At Mobile World Congress in Barcelona, the world's biggest annual trade show for the wireless industry, Apple is everywhere and nowhere. The company avoids such events, preferring to unveil products at its own venues.

The handset business will produce more than a billion phones this year, but is suffering a crisis of confidence brought on by sharply changing business models that has only been exaggerated by the global economic slump.

"Imagination is expensive in a year such as this," said Richard Windsor, a technology analyst at the conference who is with Nomura Securities in London.

The giants of the phone industry - Nokia, Samsung Electronics Co Ltd, LG Electronics Inc., Sony Ericsson and HTC Corp. - are humbling themselves to copy a company whose phones account for only one per cent of handsets.

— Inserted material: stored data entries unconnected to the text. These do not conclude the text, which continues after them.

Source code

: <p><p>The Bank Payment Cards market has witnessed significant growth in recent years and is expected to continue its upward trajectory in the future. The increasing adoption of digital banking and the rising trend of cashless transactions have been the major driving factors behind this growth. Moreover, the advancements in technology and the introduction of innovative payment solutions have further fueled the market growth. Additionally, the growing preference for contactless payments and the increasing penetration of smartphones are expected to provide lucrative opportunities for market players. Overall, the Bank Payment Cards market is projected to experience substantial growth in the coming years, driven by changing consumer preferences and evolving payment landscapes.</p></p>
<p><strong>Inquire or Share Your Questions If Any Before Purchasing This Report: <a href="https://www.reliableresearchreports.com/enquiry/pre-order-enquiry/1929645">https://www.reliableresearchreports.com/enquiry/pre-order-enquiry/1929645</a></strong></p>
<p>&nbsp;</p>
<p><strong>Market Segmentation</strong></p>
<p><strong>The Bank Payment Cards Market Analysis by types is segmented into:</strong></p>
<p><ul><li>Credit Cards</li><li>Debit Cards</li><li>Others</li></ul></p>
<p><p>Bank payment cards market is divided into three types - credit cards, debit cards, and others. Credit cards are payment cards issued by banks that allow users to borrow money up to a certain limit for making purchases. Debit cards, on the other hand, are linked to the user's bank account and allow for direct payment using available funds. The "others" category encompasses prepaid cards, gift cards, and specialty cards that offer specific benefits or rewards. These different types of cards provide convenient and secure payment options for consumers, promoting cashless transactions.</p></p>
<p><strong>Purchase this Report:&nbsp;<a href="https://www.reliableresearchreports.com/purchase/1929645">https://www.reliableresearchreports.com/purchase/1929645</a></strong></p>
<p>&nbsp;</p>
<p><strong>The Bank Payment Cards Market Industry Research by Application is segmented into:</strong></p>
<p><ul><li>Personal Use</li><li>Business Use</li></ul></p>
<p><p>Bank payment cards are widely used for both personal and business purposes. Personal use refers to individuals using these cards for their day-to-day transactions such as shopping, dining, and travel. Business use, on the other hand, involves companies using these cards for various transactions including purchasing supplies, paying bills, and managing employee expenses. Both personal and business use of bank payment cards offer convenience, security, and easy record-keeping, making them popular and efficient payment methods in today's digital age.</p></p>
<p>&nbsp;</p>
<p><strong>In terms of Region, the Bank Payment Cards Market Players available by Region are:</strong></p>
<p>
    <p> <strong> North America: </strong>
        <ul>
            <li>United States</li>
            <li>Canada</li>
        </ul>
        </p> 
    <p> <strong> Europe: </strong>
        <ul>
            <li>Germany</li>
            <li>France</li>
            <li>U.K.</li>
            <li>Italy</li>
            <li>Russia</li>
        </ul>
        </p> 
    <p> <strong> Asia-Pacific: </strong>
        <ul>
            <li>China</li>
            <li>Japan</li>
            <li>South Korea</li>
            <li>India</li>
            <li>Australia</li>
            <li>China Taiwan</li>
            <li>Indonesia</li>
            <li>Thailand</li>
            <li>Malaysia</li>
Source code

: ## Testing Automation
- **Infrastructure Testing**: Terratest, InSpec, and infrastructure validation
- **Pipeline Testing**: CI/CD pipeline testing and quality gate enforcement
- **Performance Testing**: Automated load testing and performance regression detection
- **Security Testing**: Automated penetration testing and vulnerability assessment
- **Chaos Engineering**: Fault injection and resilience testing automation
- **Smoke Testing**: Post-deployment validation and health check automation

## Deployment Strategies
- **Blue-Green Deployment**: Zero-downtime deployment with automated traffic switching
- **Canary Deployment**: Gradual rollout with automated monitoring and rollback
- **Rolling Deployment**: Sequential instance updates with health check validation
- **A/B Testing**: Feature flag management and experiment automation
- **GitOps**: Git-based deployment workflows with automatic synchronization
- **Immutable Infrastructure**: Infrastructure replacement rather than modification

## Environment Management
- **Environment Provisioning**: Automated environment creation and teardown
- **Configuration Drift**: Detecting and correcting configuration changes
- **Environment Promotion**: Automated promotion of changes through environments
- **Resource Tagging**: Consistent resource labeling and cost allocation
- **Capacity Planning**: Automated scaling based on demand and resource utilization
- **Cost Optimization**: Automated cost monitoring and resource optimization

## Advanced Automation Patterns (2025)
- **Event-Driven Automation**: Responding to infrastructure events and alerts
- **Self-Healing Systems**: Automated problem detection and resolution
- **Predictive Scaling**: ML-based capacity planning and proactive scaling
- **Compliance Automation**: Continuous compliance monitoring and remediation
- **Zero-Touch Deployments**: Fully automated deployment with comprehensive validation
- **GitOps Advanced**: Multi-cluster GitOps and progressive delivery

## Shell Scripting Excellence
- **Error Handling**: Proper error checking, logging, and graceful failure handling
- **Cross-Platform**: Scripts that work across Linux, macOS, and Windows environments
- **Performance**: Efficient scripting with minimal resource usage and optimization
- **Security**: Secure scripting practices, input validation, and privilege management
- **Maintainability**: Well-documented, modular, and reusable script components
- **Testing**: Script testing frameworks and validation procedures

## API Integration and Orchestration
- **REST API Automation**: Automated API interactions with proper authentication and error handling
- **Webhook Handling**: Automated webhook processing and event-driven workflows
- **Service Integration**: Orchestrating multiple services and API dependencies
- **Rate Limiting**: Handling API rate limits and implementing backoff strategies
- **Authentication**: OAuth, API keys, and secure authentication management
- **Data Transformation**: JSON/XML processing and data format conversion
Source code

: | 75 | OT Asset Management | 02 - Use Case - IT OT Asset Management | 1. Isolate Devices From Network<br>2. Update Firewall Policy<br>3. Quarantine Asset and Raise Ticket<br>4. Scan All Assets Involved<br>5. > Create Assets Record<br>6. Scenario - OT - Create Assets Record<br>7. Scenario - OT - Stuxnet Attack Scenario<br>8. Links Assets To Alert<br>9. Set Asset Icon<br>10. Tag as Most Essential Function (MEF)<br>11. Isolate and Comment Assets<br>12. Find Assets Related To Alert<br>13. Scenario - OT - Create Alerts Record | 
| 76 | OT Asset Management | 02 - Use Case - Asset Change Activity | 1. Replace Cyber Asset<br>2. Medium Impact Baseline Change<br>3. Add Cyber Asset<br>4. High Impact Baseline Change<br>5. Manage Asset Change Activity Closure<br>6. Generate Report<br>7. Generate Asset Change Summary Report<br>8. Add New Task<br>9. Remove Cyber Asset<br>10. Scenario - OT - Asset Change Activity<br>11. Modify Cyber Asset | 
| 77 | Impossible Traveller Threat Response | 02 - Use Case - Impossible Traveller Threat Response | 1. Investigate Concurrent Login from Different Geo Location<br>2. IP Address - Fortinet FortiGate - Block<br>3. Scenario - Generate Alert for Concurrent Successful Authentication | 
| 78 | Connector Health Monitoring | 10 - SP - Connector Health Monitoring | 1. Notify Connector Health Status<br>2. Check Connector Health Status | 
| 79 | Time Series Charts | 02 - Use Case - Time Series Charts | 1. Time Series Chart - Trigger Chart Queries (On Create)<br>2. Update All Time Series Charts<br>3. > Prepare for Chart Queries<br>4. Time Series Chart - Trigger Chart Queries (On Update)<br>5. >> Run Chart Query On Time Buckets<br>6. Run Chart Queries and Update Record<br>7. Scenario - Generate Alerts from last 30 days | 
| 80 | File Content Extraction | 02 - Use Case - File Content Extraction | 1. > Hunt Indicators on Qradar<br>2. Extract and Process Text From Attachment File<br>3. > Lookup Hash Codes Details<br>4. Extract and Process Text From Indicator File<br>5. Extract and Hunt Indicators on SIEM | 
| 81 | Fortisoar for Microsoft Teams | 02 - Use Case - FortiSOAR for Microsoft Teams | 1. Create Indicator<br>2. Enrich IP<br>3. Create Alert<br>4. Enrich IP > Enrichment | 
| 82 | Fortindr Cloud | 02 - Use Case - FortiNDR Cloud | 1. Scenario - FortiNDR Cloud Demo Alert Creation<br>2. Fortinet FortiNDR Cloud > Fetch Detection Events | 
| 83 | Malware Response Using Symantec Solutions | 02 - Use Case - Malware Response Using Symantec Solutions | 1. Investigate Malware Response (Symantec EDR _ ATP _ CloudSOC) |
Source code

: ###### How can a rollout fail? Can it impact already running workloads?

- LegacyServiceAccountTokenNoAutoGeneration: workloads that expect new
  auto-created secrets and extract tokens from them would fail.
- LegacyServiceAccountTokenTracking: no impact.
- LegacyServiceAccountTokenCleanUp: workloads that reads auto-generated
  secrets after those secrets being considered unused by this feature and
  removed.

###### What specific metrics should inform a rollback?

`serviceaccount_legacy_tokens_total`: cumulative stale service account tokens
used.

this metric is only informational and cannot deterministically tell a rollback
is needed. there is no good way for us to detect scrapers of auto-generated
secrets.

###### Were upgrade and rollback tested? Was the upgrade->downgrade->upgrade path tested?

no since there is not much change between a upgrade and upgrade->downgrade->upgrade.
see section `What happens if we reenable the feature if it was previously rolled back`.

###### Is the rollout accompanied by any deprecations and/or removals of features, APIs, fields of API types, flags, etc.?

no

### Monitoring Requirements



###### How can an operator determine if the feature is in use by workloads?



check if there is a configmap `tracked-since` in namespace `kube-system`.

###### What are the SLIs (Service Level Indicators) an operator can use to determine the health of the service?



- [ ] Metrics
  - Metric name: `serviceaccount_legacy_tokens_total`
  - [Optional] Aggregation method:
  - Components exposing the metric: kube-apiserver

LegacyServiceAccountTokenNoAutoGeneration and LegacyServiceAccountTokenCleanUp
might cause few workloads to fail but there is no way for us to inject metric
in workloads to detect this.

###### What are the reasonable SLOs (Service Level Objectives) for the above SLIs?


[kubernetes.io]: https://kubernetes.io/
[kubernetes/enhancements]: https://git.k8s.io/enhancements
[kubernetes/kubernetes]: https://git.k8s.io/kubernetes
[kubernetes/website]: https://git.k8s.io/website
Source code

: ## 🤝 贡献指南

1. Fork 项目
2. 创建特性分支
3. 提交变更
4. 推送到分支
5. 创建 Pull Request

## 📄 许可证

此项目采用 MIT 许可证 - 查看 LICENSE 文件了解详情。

A year ago, phone makers with quick-acting design teams came out with the first touchscreen iPhone look-alikes. This year, they are going further by seeking to duplicate the iPhone's user interface software.

Privately, an executive with a major European telecommunications operator complains: "Everybody is trying to catch the iPhone. They are pushing things out to market that just aren't ready for prime-time".

Analysts say the clones often perform slowly and are less intuitive for users than the iPhone.

Case in point: South Korean phone maker LG Electronics introduced an entry-level smartphone using Microsoft Corp's Windows Mobile operating system and a new iPhone-like look called "3D S-Class User Interface."

The most obvious difference with the iPhone is that LG's GM730 gives users three-dimensional views of its features and applications, which appear like cubes rather than pages, as they do on the iPhone.

But a demonstration of the iPhone wannabe reveals a characteristic flaw familiar to personal computer users. LG's logo and then the Windows brand hang on the screen as five, 10, 15, eventually 30 seconds pass. The phone is booting up, just like a computer, but unlike many of the faster phones.

Apple has sought to scare away competitors by threatening legal action to defend the hundreds of patented ideas it has rolled into the iPhone. How rivals can work around such patents remains a big question.

The proliferation of "me-too" products is a trap because products must take shortcuts or sacrifice profit margins to undercut Apple on price. That digs equipment makers into a deeper hole because smartphones have been faster growing and more profitable than other handsets.